KR20090120374A - How to treat livestock drinking water using deep sea water - Google Patents

Abstract

The present invention relates to a method for treating drinking water of a domestic animal using deep sea water, and more particularly, to a method of treating drinking water of a domestic animal using deep sea water of deep sea depth deeper than 200 m at sea level for livestock drinking water. .

To this end, the present invention, in using the deep sea water for livestock drinking water, the filling tower filled with charcoal or bamboo charcoal filled with deep sea water and ground water or river water of deep seabed deeper than 200m from the sea surface It is characterized in that it is injected into the livestock drinking water storage tank containing the vi) and feeding the livestock drinking water treated with aeration while supplying air to the lower part of the packed column.

Description

A method to treat the water to drink of the domestic animal using deep-ocean water}

The present invention relates to a method of using deep sea water in livestock drinking water, and more specifically, to deep sea water deeper than 200 m deep from the sea surface, and deep water of the deep sea water and groundwater or river water purified charcoal or bamboo charcoal (竹炭) It is related with the method of processing the drinking water of a livestock by injecting it into the said domestic packed drinking water storage tank, and aeration while supplying air to the lower part of a packed tower.

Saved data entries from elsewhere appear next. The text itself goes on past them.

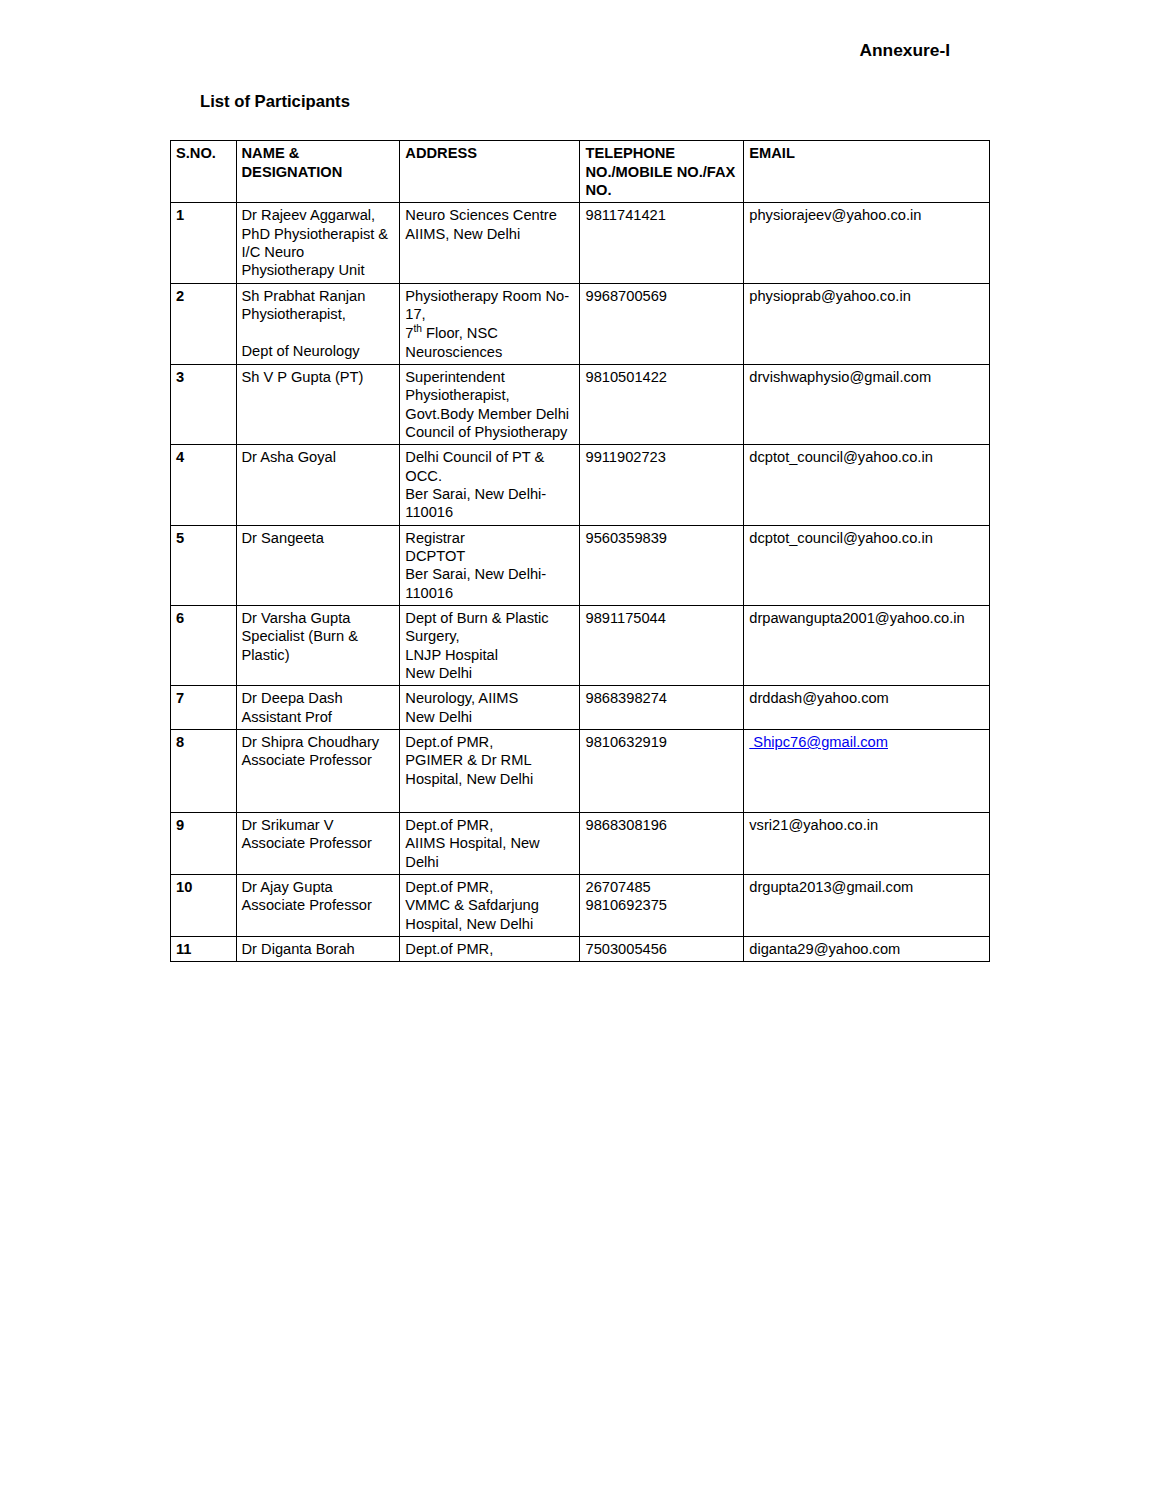Annexure-I
List of Participants
| S.NO. | NAME & DESIGNATION | ADDRESS | TELEPHONE NO./MOBILE NO./FAX NO. | EMAIL |
| --- | --- | --- | --- | --- |
| 1 | Dr Rajeev Aggarwal, PhD Physiotherapist & I/C Neuro Physiotherapy Unit | Neuro Sciences Centre AIIMS, New Delhi | 9811741421 | physiorajeev@yahoo.co.in |
| 2 | Sh Prabhat Ranjan Physiotherapist, Dept of Neurology | Physiotherapy Room No-17, 7 th Floor, NSC Neurosciences | 9968700569 | physioprab@yahoo.co.in |
| 3 | Sh V P Gupta (PT) | Superintendent Physiotherapist, Govt.Body Member Delhi Council of Physiotherapy | 9810501422 | drvishwaphysio@gmail.com |
| 4 | Dr Asha Goyal | Delhi Council of PT & OCC. Ber Sarai, New Delhi-110016 | 9911902723 | dcptot_council@yahoo.co.in |
| 5 | Dr Sangeeta | Registrar DCPTOT Ber Sarai, New Delhi-110016 | 9560359839 | dcptot_council@yahoo.co.in |
| 6 | Dr Varsha Gupta Specialist (Burn & Plastic) | Dept of Burn & Plastic Surgery, LNJP Hospital New Delhi | 9891175044 | drpawangupta2001@yahoo.co.in |
| 7 | Dr Deepa Dash Assistant Prof | Neurology, AIIMS New Delhi | 9868398274 | drddash@yahoo.com |
| 8 | Dr Shipra Choudhary Associate Professor | Dept.of PMR, PGIMER & Dr RML Hospital, New Delhi | 9810632919 | Shipc76@gmail.com |
| 9 | Dr Srikumar V Associate Professor | Dept.of PMR, AIIMS Hospital, New Delhi | 9868308196 | vsri21@yahoo.co.in |
| 10 | Dr Ajay Gupta Associate Professor | Dept.of PMR, VMMC & Safdarjung Hospital, New Delhi | 26707485 9810692375 | drgupta2013@gmail.com |
| 11 | Dr Diganta Borah | Dept.of PMR, | 7503005456 | diganta29@yahoo.com |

In general, the drinking water of livestock was fed to the livestock with purified water from the groundwater or river water, but there was not enough minerals necessary for the growth of the livestock in the purified water from the groundwater or river water, so the growth rate was slow and the quality was not good. have.

The present invention uses livestock drinking water containing mineral components useful for the growth of livestock by using the deep sea water of the seabed deeper than 200m in sea level for livestock drinking water. The aim is to provide a method of using deep sea water for drinking water of livestock, which can be fed to improve the growth rate and meat quality.

The present invention relates to the use of deep sea water for livestock drinking water, deep sea water deep below the sea level and deep water or groundwater or river water. The purified water was injected into a livestock drinking water reservoir with a charcoal or bamboo charcoal filling tower, and the air was aerated while supplying air to the bottom of the charging tower. It is characterized by consisting of feeding the drinking water treated to livestock.

The present invention is hygienic and safe, the growth of livestock when feeding livestock drinking water mixed with livestock deep sea water containing minerals useful for livestock growth It is expected to be widely used for domestic drinking water treatment because of its effect of improving speed and meat quality.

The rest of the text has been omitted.